As noites da Blumenau de hoje pouco lembram as de antigamente, é verdade. Com os agitos dos pubs e o perigo de assaltos em cada esquina, nem sempre andar na penumbra do Centro é motivo de paz e sossego. No entanto, houve tempos cálidos na vida citadina em que andar a noite era algo prazeroso, e o silêncio era via de regra
depois das 22h. Mas, junto no pacote, as ruas e travessas do Centro antigo
também guardavam lendas, e uma delas situa-se numa das vias mais simpáticas e
pouco notadas da região central: A Rua Ângelo Dias.
Batizada em homenagem ao canoeiro itajaiense que conduziu Dr. Blumenau e seu
sócio, Ferdinand Hackradt, pelas águas do Itajaí-Açu rumo as terras da colônia, a
via é conhecida por abrigar uma das primeiras farmácias do SESI da cidade (no
endereço até hoje), por ser acesso a estacionamentos, por ser o local dos Correios
(antiga Universal Veículos) e por ter, na esquina com a Dr. Luiz de Freitas Melro, um
dos hotéis mais antigos da cidade, o City Hotel.

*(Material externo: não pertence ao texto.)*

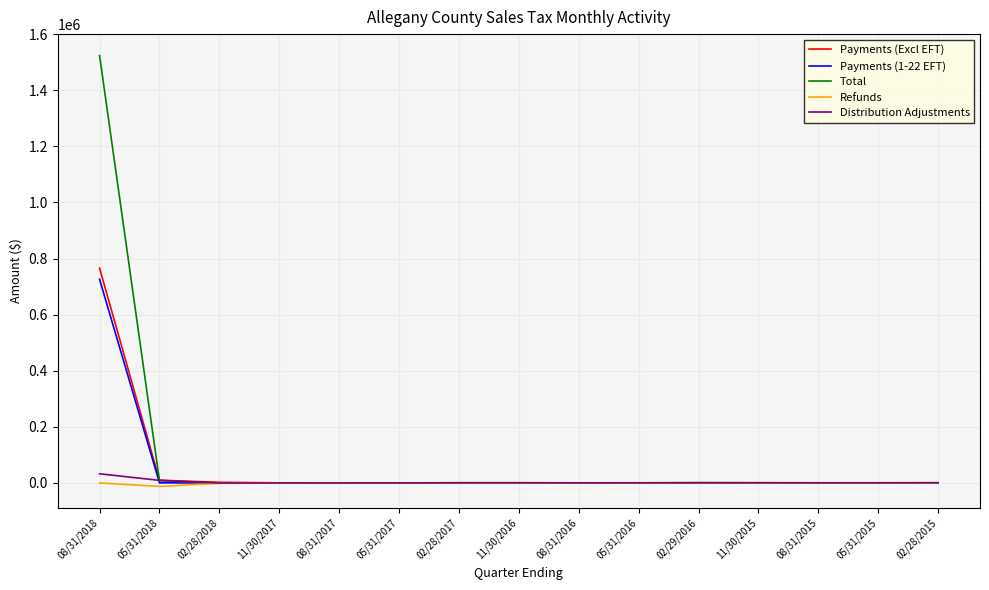

At which category does the chart reach its peak across all series?

08/31/2018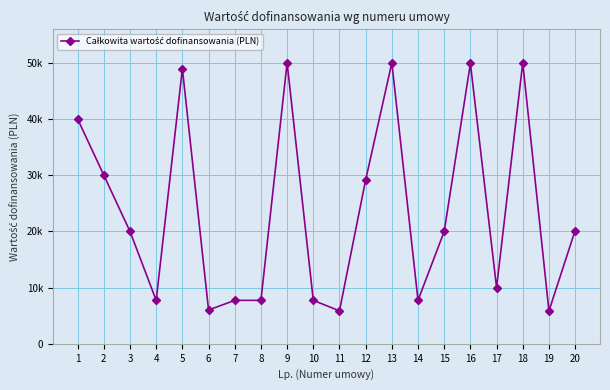

What is the difference between the values at 16 and 4?

42145.5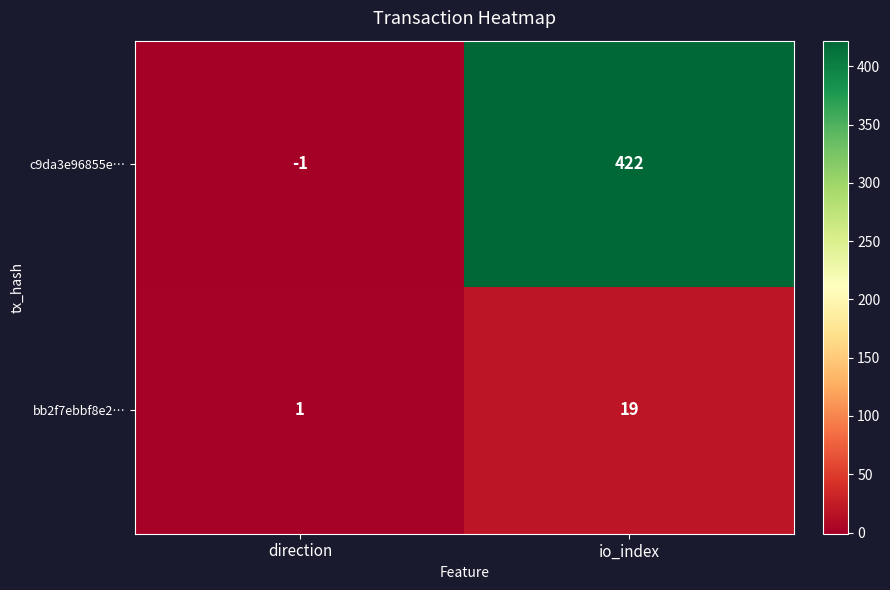

List the series in order of their overall mean, lowest first.

bb2f7ebbf8e2…, c9da3e96855e…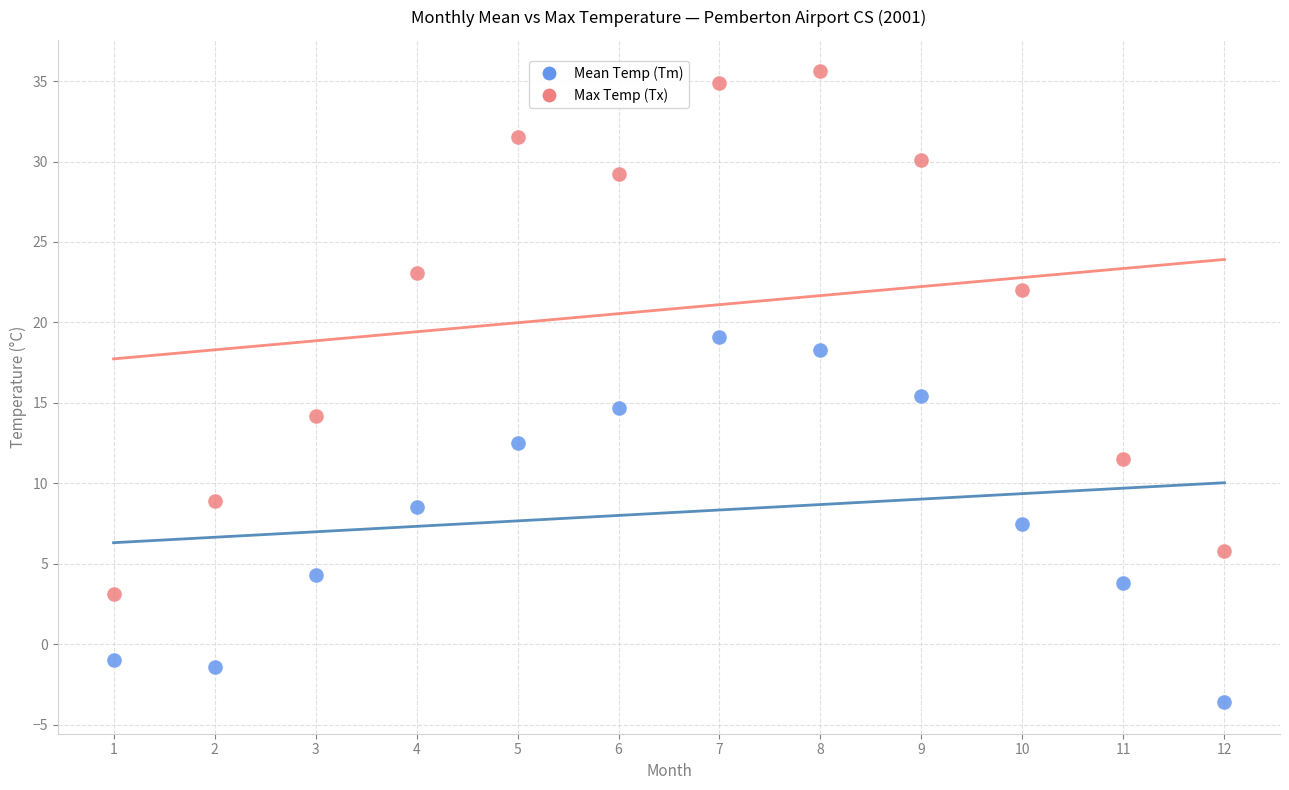

What are all the series names shown in the legend?

Mean Temp (Tm), Max Temp (Tx)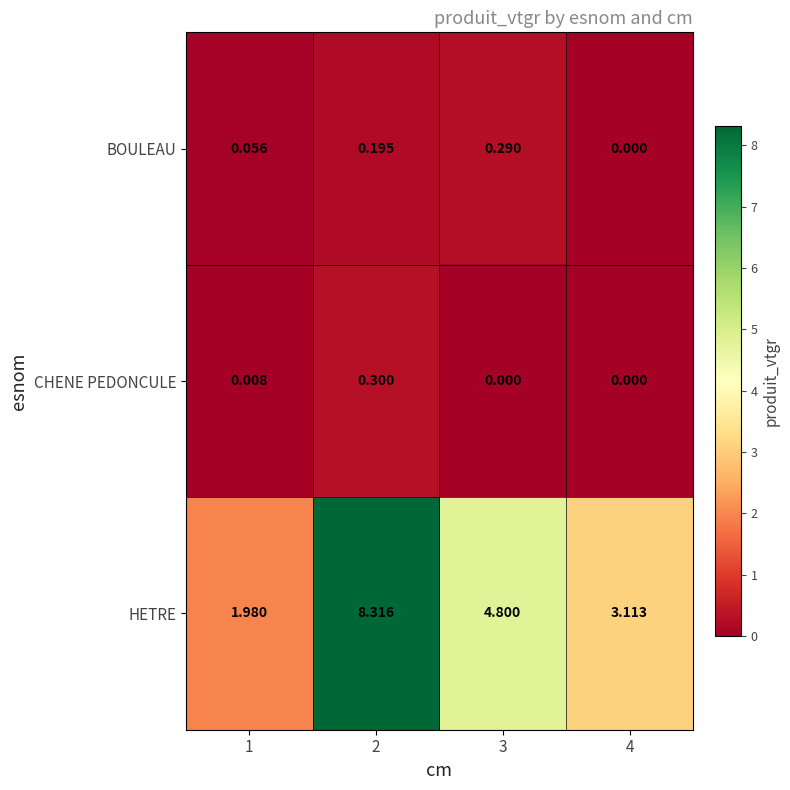

Is the value of BOULEAU at 3 greater than the value of HETRE at 4?

No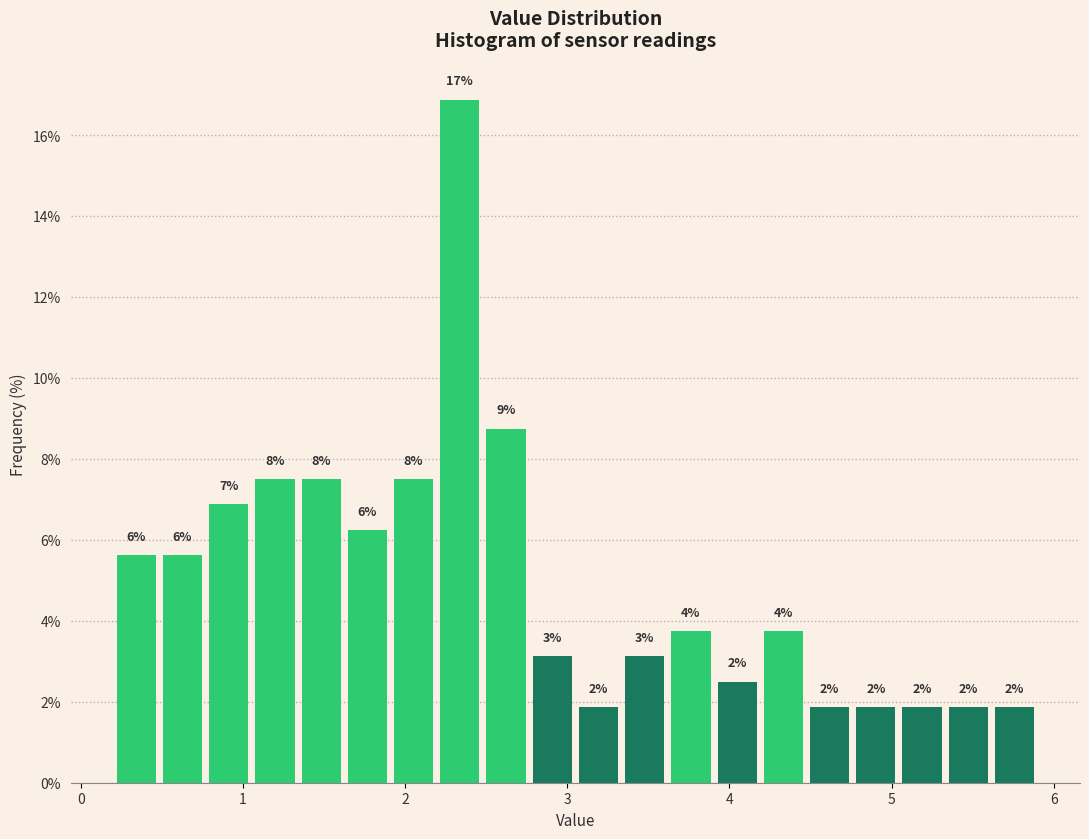

Read against the x-axis, roughly where is the centre of the tallest bar?

2.3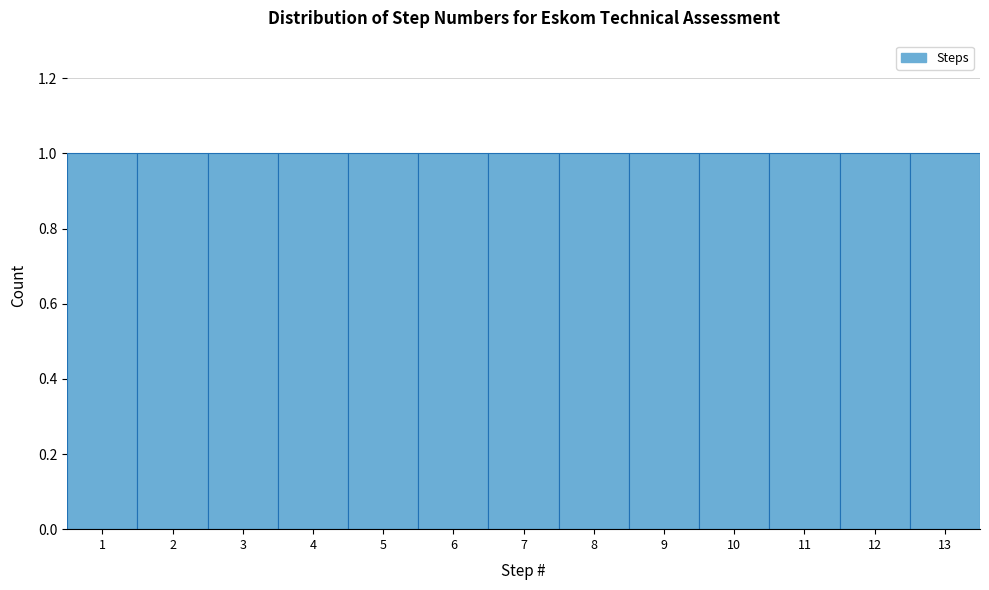

Reading left to right, transcribe this chart: for each bar, give the range it covers on the x-axis and its height. The values are not printed on the chart, so give them approximately, as read against the axis.

0.5 to 1.5: 1
1.5 to 2.5: 1
2.5 to 3.5: 1
3.5 to 4.5: 1
4.5 to 5.5: 1
5.5 to 6.5: 1
6.5 to 7.5: 1
7.5 to 8.5: 1
8.5 to 9.5: 1
9.5 to 10.5: 1
10.5 to 11.5: 1
11.5 to 12.5: 1
12.5 to 13.5: 1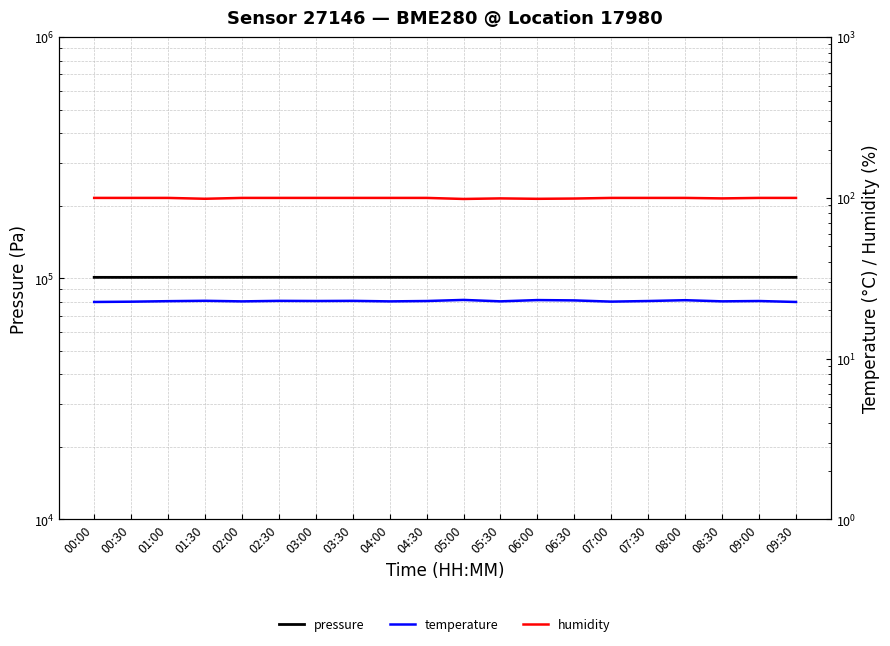

What is the maximum value for temperature?

23.2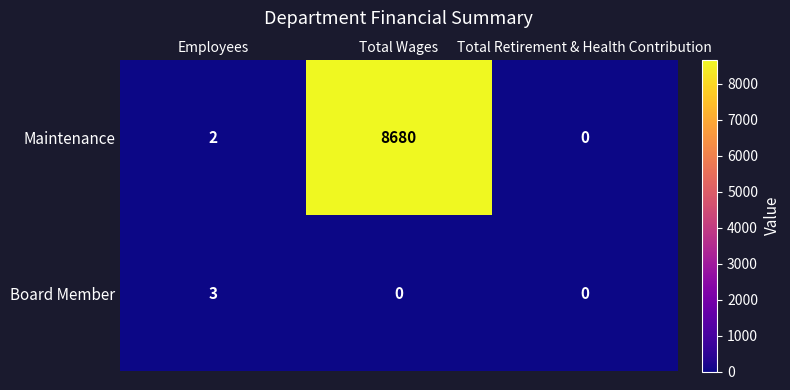

What value does the Board Member series have at Employees?

3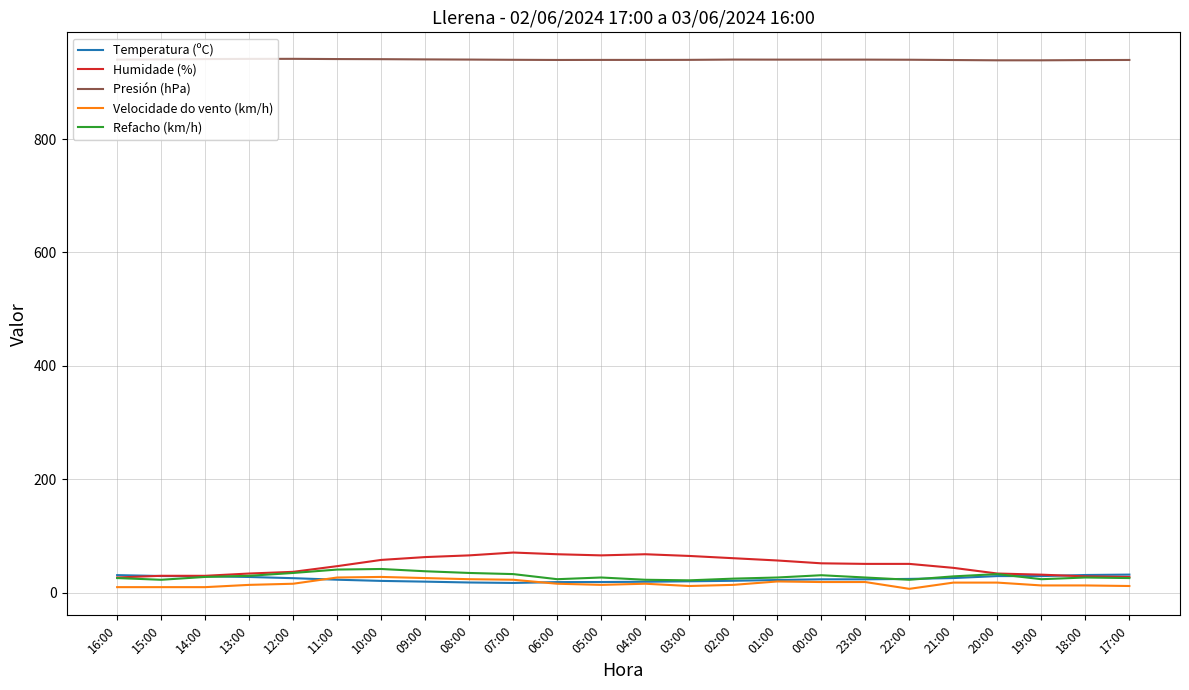

How many times do Humidade (%) and Temperatura (ºC) cross each other?

2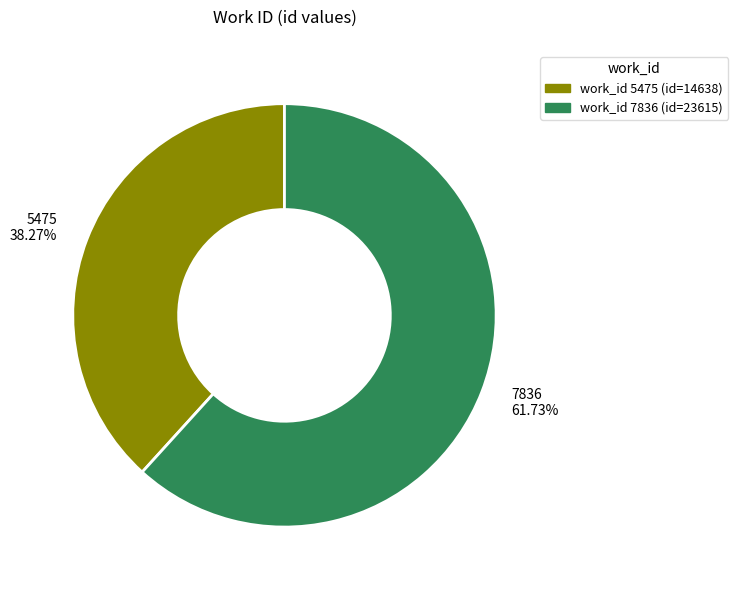

Which category has the smallest portion of the pie?

5475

Nos anos cálidos da cidade, a Ângelo Dias já foi uma rua residencial. Casarões magníficos e ipês amarelos davam o colorido da paisagem na loira e ainda
infantil menina Blumenau. No entanto, ao cair da noite, a graça dava lugar a um clima
tétrico, especialmente nas altas horas, onde entre as décadas de 20 e 30, uma
lenda urbana teve lugar naquela via, e que fez a pacata rua, chamada de Travessa 4
de Fevereiro naqueles tempos, ser conhecida como a Gespensterstrasse, a Rua
do Fantasma, no bom português.
A lenda, quem conta, é o amigo jornalista, escritor e Cid Moreira blumenauense,
Carlos Braga Mueller, que fez o primeiro relato ao blog de Adalberto Day há algum
tempo. Fantasmas eram algo corriqueiramente normal nas ruas blumenauense no
tempo antigo. Histórias eram várias, talvez algumas para assustar crianças levadas, mas a mais marcante foi esta que acontecera na Ângelo Dias e que também entrou para o rol das lendas. Segundo conta, moradores afirmavam ver passar por ali a altas horas da noite a figura de um personagem em pesadas roupas escuras a passar naquela via. Dali para o famigerado apelido foi um pulo.
Depois de tanto contar a história e de tantos outros que viam, vez ou outra, o vulto vagando sempre rumo a mesma casa e sempre nas altas horas da noite na Travessa, resolveram montar tocaia e, certa feita, pegaram o fantasma numa das caminhadas. Sem violência, como você pode estar pensando, apenas um papinho informal para matar a curiosidade.
Descobriu-se então que a figura era, simplesmente, um sacerdote franciscano, talvez da então Igreja Matriz São Paulo Apóstolo, que naquele horário saia para visitar um amigo (ou amiga) muito estimado(a) e, no caminho, acabava cruzando a Travessa. Fazia isso sempre naquele horário para não causar escândalos, escondendo-se na penumbra e aproveitando o vazio das ruas. Quanto a capa preta, era a túnica marrom escuro característica dos franciscanos, com o capuz que cobria quase toda a cabeça.
No entanto, ninguém sabe dizer, nem mesmo o próprio Braga, quem era esse sacerdote. Ninguém queria, ao menos, pronunciar o nome dele pois, segundo o jornalista, era uma pessoa muito importante na época. Como toda lenda, a do fantasma da Ângelo Dias perdeu informações no espaço e, tão somente, virou história, sem registros. Também muito menos se sabe quem era a pessoa que ele visitava nas noites.
Como toda a lenda, fica a pergunta se a história era verdade ou foi apenas fantasia da fértil imaginação do blumenauense. Seja como foi, a Ângelo Dias guarda muito mais que história, prédios comerciais e estacionamentos, mas também uma lenda assombrosa e misteriosa, perdida para sempre no trecho daquela viela tão conhecida no Centro blumenauense.